Additionally, entities must keep records of their payments made in a financial year for a seven-year period that begins on the day on which entities provide their reports to NRCan or are deemed to have done so through a consolidated or substituted report. In an acquisition scenario, a parent entity would therefore have to retain the financial records of a business it acquired for the prescribed period, and a merged entity would have to retain the separate financial ledgers and records of each of the parties to the merger.

Are amalgamated entities required to submit an ESTMA report?

An amalgamated corporate entity that operates under a new legal name should enroll with NRCan to obtain a unique ESTMA ID number if they qualify as a reporting entity under the Act.

Amalgamated entities operating under the legal name of one of their predecessors do not have to enroll with NRCan again, but should:

  • Notify NRCan via email that a merger has taken place
  • Transmit a copy of the Certificate of Amalgamation
  • Inform NRCan which ESTMA ID number should be retained for reporting purposes

Are entities required to report changes related to shares and stock exchange listings?
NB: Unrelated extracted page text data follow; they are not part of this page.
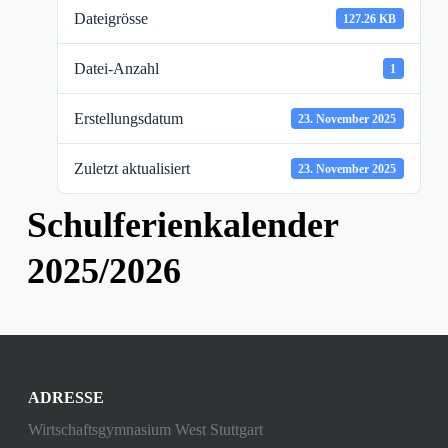
Dateigrösse
127.26 KB
Datei-Anzahl
1
Erstellungsdatum
23. November 2025
Zuletzt aktualisiert
23. November 2025
Schulferienkalender
2025/2026
ADRESSE
Wirtschaftsgymnasium West Stuttgart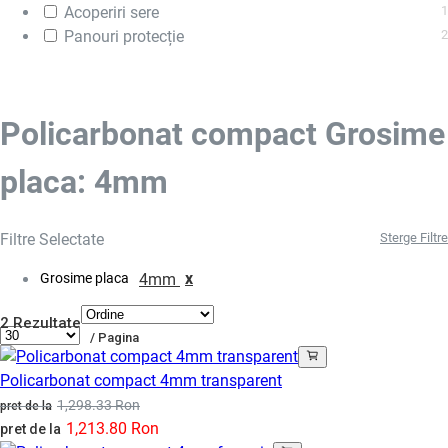
Acoperiri sere
1
Panouri protecție
2
Policarbonat compact Grosime
placa: 4mm
Filtre Selectate
Sterge Filtre
x
Grosime placa
4mm
2 Rezultate
/ Pagina
Policarbonat compact 4mm transparent
1,298.33 Ron
pret de la
1,213.80 Ron
pret de la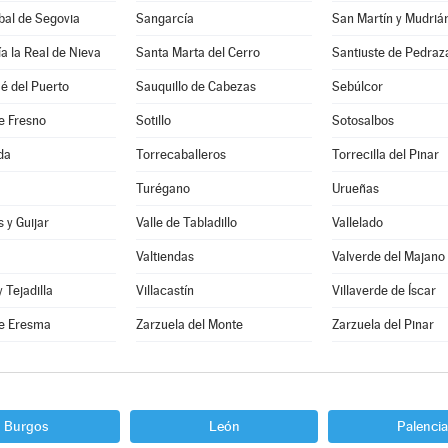
bal de Segovia
Sangarcía
San Martín y Mudriá
a la Real de Nieva
Santa Marta del Cerro
Santiuste de Pedraz
é del Puerto
Sauquillo de Cabezas
Sebúlcor
e Fresno
Sotillo
Sotosalbos
da
Torrecaballeros
Torrecilla del Pinar
Turégano
Urueñas
 y Guijar
Valle de Tabladillo
Vallelado
Valtiendas
Valverde del Majano
y Tejadilla
Villacastín
Villaverde de Íscar
e Eresma
Zarzuela del Monte
Zarzuela del Pinar
Burgos
León
Palencia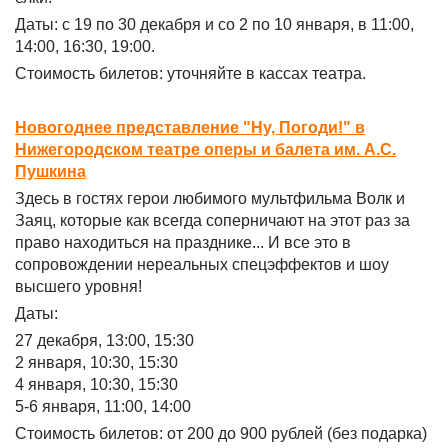
Даты: с 19 по 30 декабря и со 2 по 10 января, в 11:00,
14:00, 16:30, 19:00.
Стоимость билетов: уточняйте в кассах театра.
Новогоднее представление "Ну, Погоди!" в
Нижегородском театре оперы и балета им. А.С.
Пушкина
Здесь в гостях герои любимого мультфильма Волк и
Заяц, которые как всегда соперничают на этот раз за
право находиться на празднике... И все это в
сопровождении нереальных спецэффектов и шоу
высшего уровня!
Даты:
27 декабря, 13:00, 15:30
2 января, 10:30, 15:30
4 января, 10:30, 15:30
5-6 января, 11:00, 14:00
Стоимость билетов: от 200 до 900 рублей (без подарка)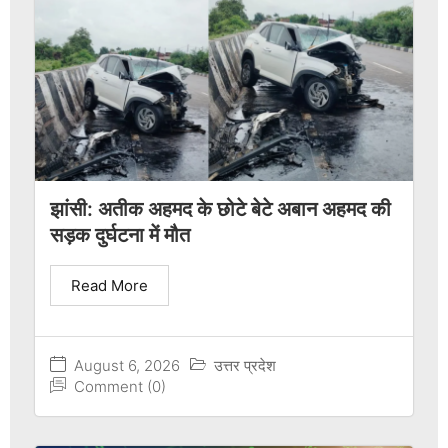
झांसी: अतीक अहमद के छोटे बेटे अबान अहमद की
सड़क दुर्घटना में मौत
Read More
August 6, 2026
उत्तर प्रदेश
Comment (0)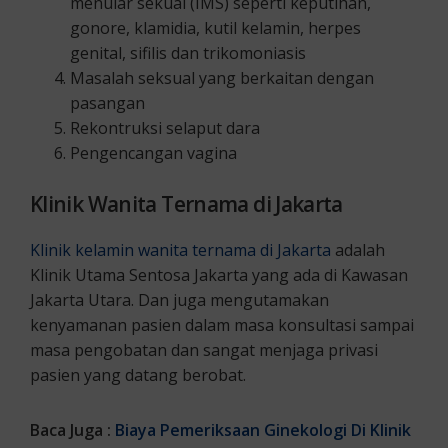
menular sekual (IMS) seperti keputihan,
gonore, klamidia, kutil kelamin, herpes
genital, sifilis dan trikomoniasis
Masalah seksual yang berkaitan dengan
pasangan
Rekontruksi selaput dara
Pengencangan vagina
Klinik Wanita Ternama di Jakarta
Klinik kelamin wanita ternama di Jakarta
adalah
Klinik Utama Sentosa Jakarta yang ada di Kawasan
Jakarta Utara. Dan juga mengutamakan
kenyamanan pasien dalam masa konsultasi sampai
masa pengobatan dan sangat menjaga privasi
pasien yang datang berobat.
Baca Juga :
Biaya Pemeriksaan Ginekologi Di Klinik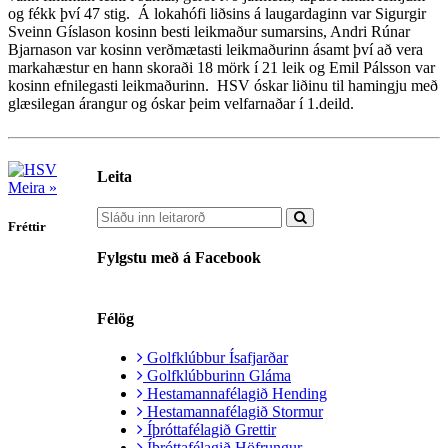
og fékk því 47 stig. Á lokahófi liðsins á laugardaginn var Sigurgir
Sveinn Gíslason kosinn besti leikmaður sumarsins, Andri Rúnar
Bjarnason var kosinn verðmætasti leikmaðurinn ásamt því að vera
markahæstur en hann skoraði 18 mörk í 21 leik og Emil Pálsson var
kosinn efnilegasti leikmaðurinn. HSV óskar liðinu til hamingju með
glæsilegan árangur og óskar þeim velfarnaðar í 1.deild.
Leita
Meira »
Fréttir
Fylgstu með á Facebook
Félög
Golfklúbbur Ísafjarðar
Golfklúbburinn Gláma
Hestamannafélagið Hending
Hestamannafélagið Stormur
Íþróttafélagið Grettir
Íþróttafélagið Höfrungur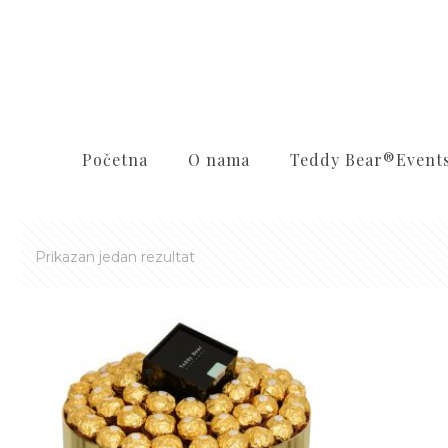
Početna
O nama
Teddy Bear®️Event
Prikazan jedan rezultat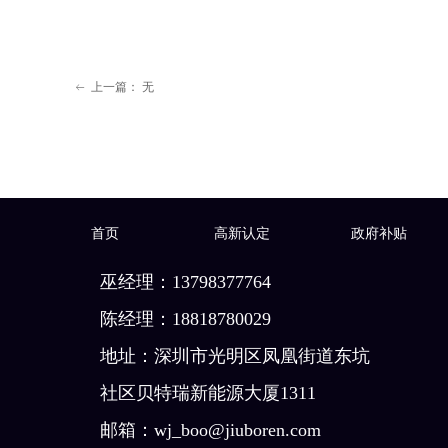
上一篇：
无
ꂃ
首页
高新认定
政府补贴
巫经理：13798377764
陈经理：18818780029
地址：深圳市光明区凤凰街道东坑
社区贝特瑞新能源大厦1311
邮箱：wj_boo@jiuboren.com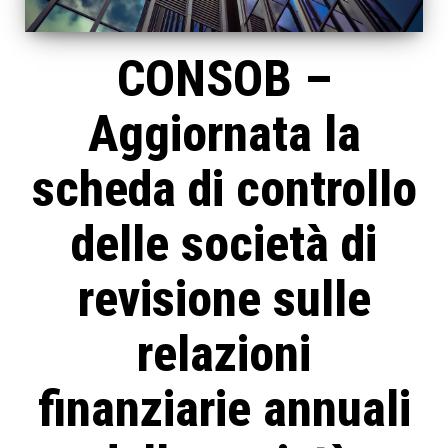
CONSOB –
Aggiornata la
scheda di controllo
delle società di
revisione sulle
relazioni
finanziarie annuali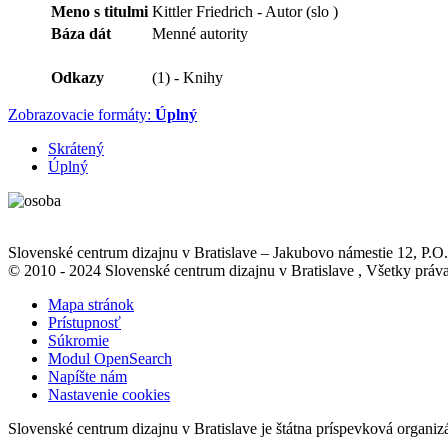
Meno s titulmi
Kittler Friedrich - Autor (slo )
Báza dát
Menné autority
Odkazy
(1) - Knihy
Zobrazovacie formáty:
Úplný
Skrátený
Úplný
Slovenské centrum dizajnu v Bratislave
–
Jakubovo námestie 12
, P.O
© 2010 - 2024 Slovenské centrum dizajnu v Bratislave , Všetky pr
Mapa stránok
Prístupnosť
Súkromie
Modul OpenSearch
Napíšte nám
Nastavenie cookies
Slovenské centrum dizajnu v Bratislave je štátna príspevková organiz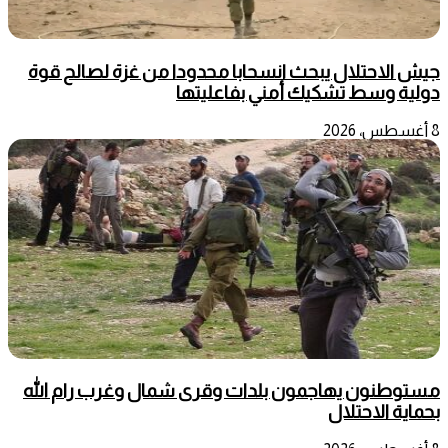
جيش الاحتلال يبحث انسحابا محدودا من غزة لصالح قوة
دولية وسط تشكيك أمني بفاعليتها
8 أغسطس، 2026
مستوطنون يهاجمون بلدات وقرى شمال وغرب رام الله
بحماية الاحتلال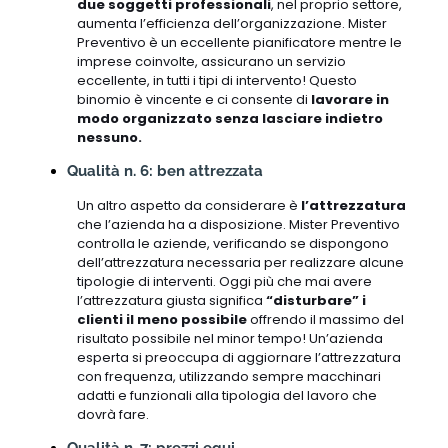
due soggetti professionali
, nel proprio settore,
aumenta l’efficienza dell’organizzazione. Mister
Preventivo è un eccellente pianificatore mentre le
imprese coinvolte, assicurano un servizio
eccellente, in tutti i tipi di intervento! Questo
binomio è vincente e ci consente di
lavorare in
modo organizzato senza lasciare indietro
nessuno.
Qualità n. 6: ben attrezzata
Un altro aspetto da considerare è
l’attrezzatura
che l’azienda ha a disposizione. Mister Preventivo
controlla le aziende, verificando se dispongono
dell’attrezzatura necessaria per realizzare alcune
tipologie di interventi. Oggi più che mai avere
l’attrezzatura giusta significa
“disturbare” i
clienti il meno possibile
offrendo il massimo del
risultato possibile nel minor tempo! Un’azienda
esperta si preoccupa di aggiornare l’attrezzatura
con frequenza, utilizzando sempre macchinari
adatti e funzionali alla tipologia del lavoro che
dovrà fare.
Qualità n. 7: prezzi equi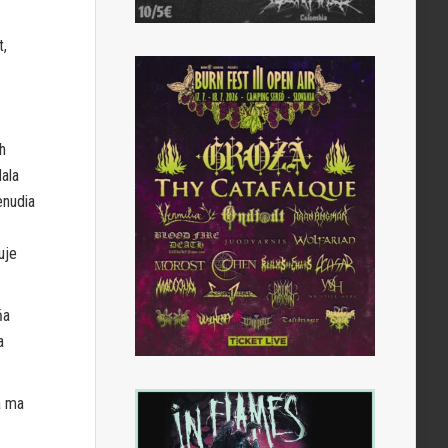
t,
h
dala
enudia
uje
ňa
a
a ma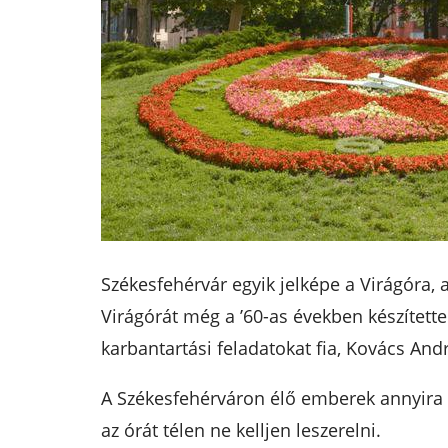
Székesfehérvár egyik jelképe a Virágóra, 
Virágórát még a ’60-as években készítette
karbantartási feladatokat fia, Kovács Andrá
A Székesfehérváron élő emberek annyira 
az órát télen ne kelljen leszerelni.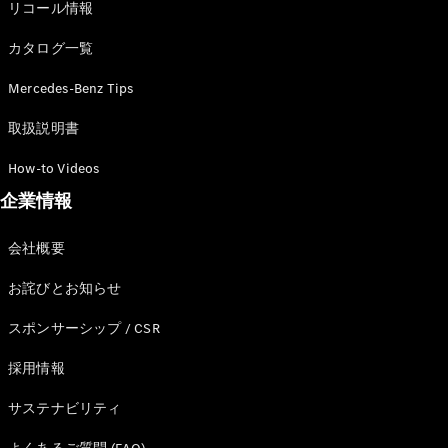
リコール情報
カタログ一覧
Mercedes-Benz Tips
All Compact
A-Class
取扱説明書
B-Class
How-to Videos
企業情報
試乗リクエ
スト
オンライン
会社概要
ショールー
ム
お詫びとお知らせ
Coupé
スポンサーシップ / CSR
採用情報
サステナビリティ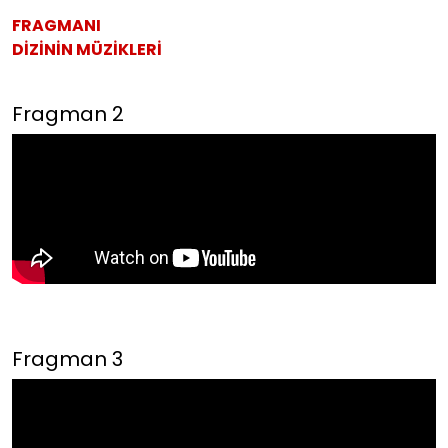
FRAGMANI
DİZİNİN MÜZİKLERİ
Fragman 2
Fragman 3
As part of some acquisitions, acquiring entities may purchase all of the issued and outstanding common shares of the acquired businesses and the acquired businesses will be delisted from Canadian stock exchanges. As such, reporting entities should notify NRCan of any changes to their reporting status following an acquisition.

Compliance

Will NRCan be conducting compliance verification or audits of the ESTMA reports?

NRCan will be taking a risk-based approach to compliance verification and will assess ESTMA reports based on an internal risk assessment framework to ensure ESTMA compliance and data integrity. Businesses found to be at a higher risk of non-compliance may be flagged for further compliance verification, including requests for information/documents or audits. Examples of risk criteria that may be considered when determining businesses that are at higher risk of non-compliance include:

  • Businesses that submit a report with multiple errors
  • Businesses that do not rectify errors in their reports in an acceptable and timely manner
  • Businesses that did not report on or provide context on why they did not have to report on joint ventures
  • Businesses that are flagged for data anomalies

What happens if a reporting entity fails to comply with the reporting requirements (sections 9, 12 or 13) of the Act?

NRCan is committed to undertaking outreach and working with industry to ensure that reporting obligations are well understood. If an entity is found to be willfully not compliant with reporting requirements or corrective measures, obstructs an audit, knowingly provides false or misleading information, or fails to comply with any other provisions in sections 9, 12 or 13 of the Act, NRCan may recommend prosecution to the Director of Public Prosecutions under section 24 of the Act, which allows for fines of up to $250,000 per day per offence if the entity is found guilty.

Can a third party submit a complaint about a report?

NRCan will consider requests by third parties to further examine a report submitted under the ESTMA if there are reasonable grounds that support further scrutiny. Requests for further examination of a submitted report can be sent by email or regular mail to:

Extractive Sector Transparency Office
Lands and Minerals Sector
Natural Resources Canada
580 Booth Street, 9th floor
Ottawa, ON  K1A 0E4

Will NRCan investigate suspected criminal activity?

The ESTMA was developed to deter and detect corruption, including any forms of corruption under any of sections 119 to 121 and 341 of the Criminal Code and sections 3 and 4 of the Corruption of Foreign Public Officials Act. The responsibility for investigations of any possible criminal activity will rest with the relevant law enforcement agency.